_SUPPLIED ENTRIES:_
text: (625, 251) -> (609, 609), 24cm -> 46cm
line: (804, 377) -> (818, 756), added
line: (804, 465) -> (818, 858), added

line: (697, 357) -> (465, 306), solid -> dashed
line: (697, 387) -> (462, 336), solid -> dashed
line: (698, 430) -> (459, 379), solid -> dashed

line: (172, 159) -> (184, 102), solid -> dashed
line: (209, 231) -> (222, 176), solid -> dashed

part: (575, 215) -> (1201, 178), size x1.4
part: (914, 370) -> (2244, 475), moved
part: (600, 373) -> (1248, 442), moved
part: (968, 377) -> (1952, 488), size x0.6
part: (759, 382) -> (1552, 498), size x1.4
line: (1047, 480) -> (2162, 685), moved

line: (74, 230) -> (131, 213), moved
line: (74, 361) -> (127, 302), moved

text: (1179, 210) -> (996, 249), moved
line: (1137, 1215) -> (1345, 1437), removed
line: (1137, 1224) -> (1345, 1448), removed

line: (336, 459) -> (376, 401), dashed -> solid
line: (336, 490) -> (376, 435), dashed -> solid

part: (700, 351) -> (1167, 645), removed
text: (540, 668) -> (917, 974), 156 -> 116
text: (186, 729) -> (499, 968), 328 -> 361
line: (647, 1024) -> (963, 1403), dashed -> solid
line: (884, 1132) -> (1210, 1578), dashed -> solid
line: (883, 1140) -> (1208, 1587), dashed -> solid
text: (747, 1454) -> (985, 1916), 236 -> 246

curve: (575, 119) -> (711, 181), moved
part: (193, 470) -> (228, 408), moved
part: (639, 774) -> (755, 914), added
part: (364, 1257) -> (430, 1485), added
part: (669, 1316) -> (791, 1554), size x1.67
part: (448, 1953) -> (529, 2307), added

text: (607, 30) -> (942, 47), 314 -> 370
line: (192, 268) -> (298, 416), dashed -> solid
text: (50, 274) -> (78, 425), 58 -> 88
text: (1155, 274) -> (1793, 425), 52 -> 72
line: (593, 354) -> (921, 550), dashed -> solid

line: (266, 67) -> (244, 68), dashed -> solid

_ABOUT THIS EXERCISE:_
What's wanted here is every record, retyped exactly as shown above.

_REPLY:_
text: (625, 251) -> (609, 609), 24cm -> 46cm
line: (804, 377) -> (818, 756), added
line: (804, 465) -> (818, 858), added

line: (697, 357) -> (465, 306), solid -> dashed
line: (697, 387) -> (462, 336), solid -> dashed
line: (698, 430) -> (459, 379), solid -> dashed

line: (172, 159) -> (184, 102), solid -> dashed
line: (209, 231) -> (222, 176), solid -> dashed

part: (575, 215) -> (1201, 178), size x1.4
part: (914, 370) -> (2244, 475), moved
part: (600, 373) -> (1248, 442), moved
part: (968, 377) -> (1952, 488), size x0.6
part: (759, 382) -> (1552, 498), size x1.4
line: (1047, 480) -> (2162, 685), moved

line: (74, 230) -> (131, 213), moved
line: (74, 361) -> (127, 302), moved

text: (1179, 210) -> (996, 249), moved
line: (1137, 1215) -> (1345, 1437), removed
line: (1137, 1224) -> (1345, 1448), removed

line: (336, 459) -> (376, 401), dashed -> solid
line: (336, 490) -> (376, 435), dashed -> solid

part: (700, 351) -> (1167, 645), removed
text: (540, 668) -> (917, 974), 156 -> 116
text: (186, 729) -> (499, 968), 328 -> 361
line: (647, 1024) -> (963, 1403), dashed -> solid
line: (884, 1132) -> (1210, 1578), dashed -> solid
line: (883, 1140) -> (1208, 1587), dashed -> solid
text: (747, 1454) -> (985, 1916), 236 -> 246

curve: (575, 119) -> (711, 181), moved
part: (193, 470) -> (228, 408), moved
part: (639, 774) -> (755, 914), added
part: (364, 1257) -> (430, 1485), added
part: (669, 1316) -> (791, 1554), size x1.67
part: (448, 1953) -> (529, 2307), added

text: (607, 30) -> (942, 47), 314 -> 370
line: (192, 268) -> (298, 416), dashed -> solid
text: (50, 274) -> (78, 425), 58 -> 88
text: (1155, 274) -> (1793, 425), 52 -> 72
line: (593, 354) -> (921, 550), dashed -> solid

line: (266, 67) -> (244, 68), dashed -> solid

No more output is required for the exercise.